### WORK REQUEST 1
Decide whether each statement below agrees with the essay on ambivalence. Answer yes or no for each, and quote the exact words from the essay that settle it.
(a) The narrator's siblings want the narrator to stay stable for a while longer.
(b) M supports the early retirement idea.
(c) The narrator wants to meet Mr. Rochester.
### WORK REQUEST 2
Rewrite the part of the essay on ambivalence starting at "As it turns" and ending at "will take me?", and put "bondage" wherever "servitude" appears.
### WORK REQUEST 3
In the essay on ambivalence, what does M want the narrator to do?

I am taken aback, and even more taken aback when she tells me that I'm always dissatisfied.  Really?  I thought I found joy in my life, that I realized how very lucky I am.  I didn't feel like there was anything percolating beneath, pushing my mind and body around in unhealthy ways, preventing me from flying, growing, loving, feeling joy.  I'm not dissatisfied, I'm just tired, and not sure this is what I really want.

It's more about ambivalence.  Last fall, when I was debating about this move to Taos, another friend laughed and said, "You're such a 6!"  A 6 lives in the Thinking aspect, but also vacillates within that thinking.  A 6 needs the community, the stability, but is always testing that stability and community, never trusting it will be there, never trusting its own decisions, never trusting the future.  "I process out loud," I tell new workmates.  I've always said that was part of my collaborative nature, but it's also part of my ambivalence.  I'm never sure what I want to do or be, or how I want to get there. I need the input, whether I use it or not.  I'm looking for validation.

That's why I had M come over.

As it turns out, no one is validating the early retirement idea.  M wants me to take this time and heal.  My siblings want me to be stable for awhile longer.  Everyone wants me to recognize how good I have it.  As my brother said, a gazillion people would be happy to trade places with me.  True. 

I think about Jane Eyre:  "For liberty I gasped."  Her petition is blown on the winds, so she reframes it: she wants excitement, change.  But finally, she settles on "a new servitude." 

I do not want a new servitude, I do not want to meet Mr. Rochester. I still don't know what I do want.  I do know that I am excited about the idea of no longer being trapped in my preparation phase.  I can wait to initiate the Third Act, but I can see it close by, waiting for me to reach out and pull aside the curtain.  When the time is right, the act will begin.  And who knows where the plot will take me?

### SUPPLIED INFORMATION
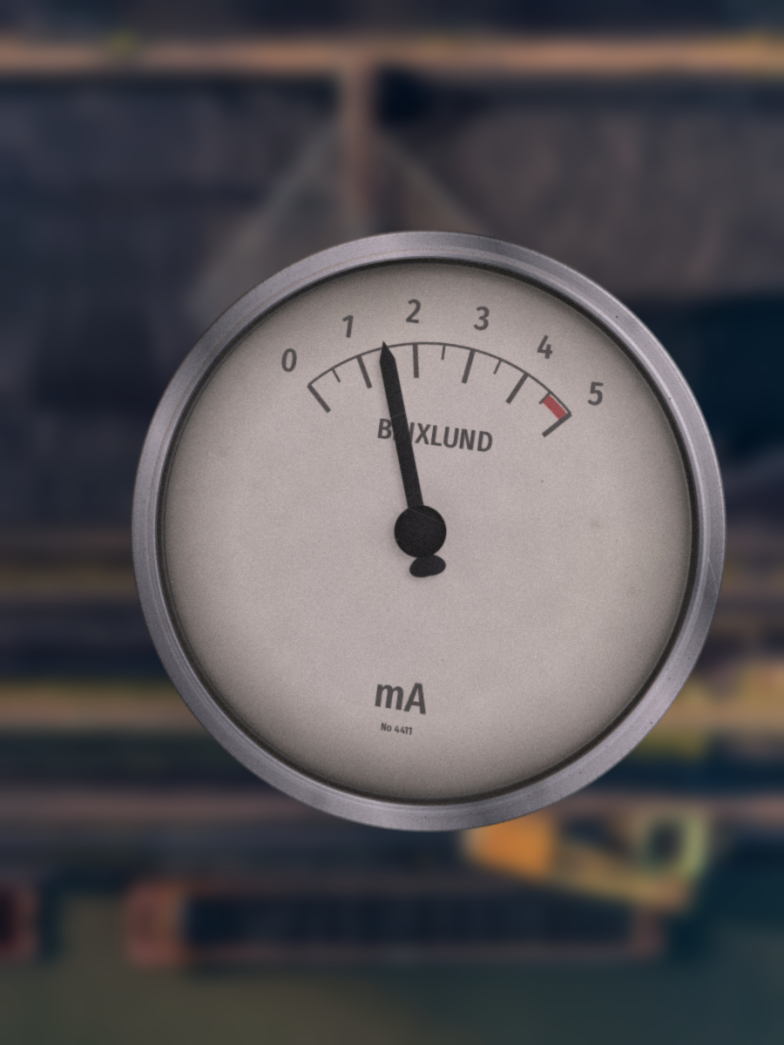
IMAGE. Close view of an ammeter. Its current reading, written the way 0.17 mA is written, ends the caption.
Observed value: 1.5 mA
...
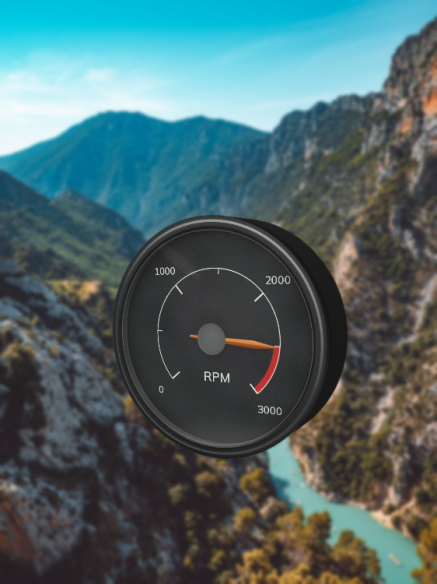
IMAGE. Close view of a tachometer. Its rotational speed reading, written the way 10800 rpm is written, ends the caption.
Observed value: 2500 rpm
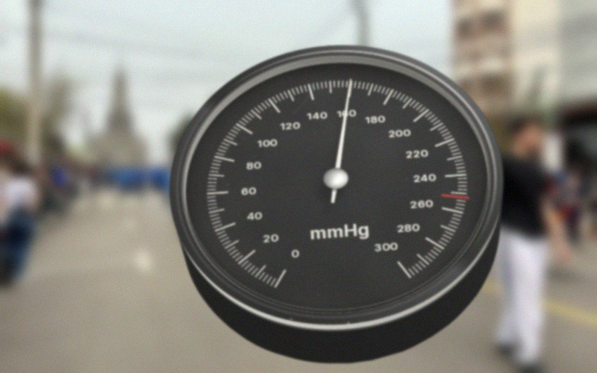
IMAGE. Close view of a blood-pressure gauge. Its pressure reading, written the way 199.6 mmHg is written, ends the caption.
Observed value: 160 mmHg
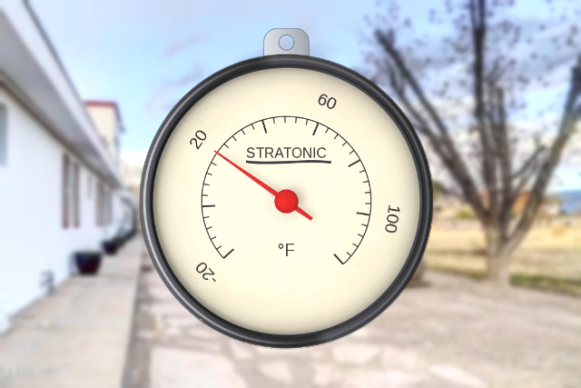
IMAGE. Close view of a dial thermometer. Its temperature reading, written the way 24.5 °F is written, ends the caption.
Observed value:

### RESPONSE 1
(a) Yes: "My siblings want me to be stable for awhile longer."
(b) No: "As it turns out, no one is validating the early retirement idea."
(c) No: "I do not want to meet Mr. Rochester."

### RESPONSE 2
As it turns out, no one is validating the early retirement idea.  M wants me to take this time and heal.  My siblings want me to be stable for awhile longer.  Everyone wants me to recognize how good I have it.  As my brother said, a gazillion people would be happy to trade places with me.  True. 

I think about Jane Eyre:  "For liberty I gasped."  Her petition is blown on the winds, so she reframes it: she wants excitement, change.  But finally, she settles on "a new bondage." 

I do not want a new bondage, I do not want to meet Mr. Rochester. I still don't know what I do want.  I do know that I am excited about the idea of no longer being trapped in my preparation phase.  I can wait to initiate the Third Act, but I can see it close by, waiting for me to reach out and pull aside the curtain.  When the time is right, the act will begin.  And who knows where the plot will take me?

### RESPONSE 3
M wants the narrator to take this time and heal.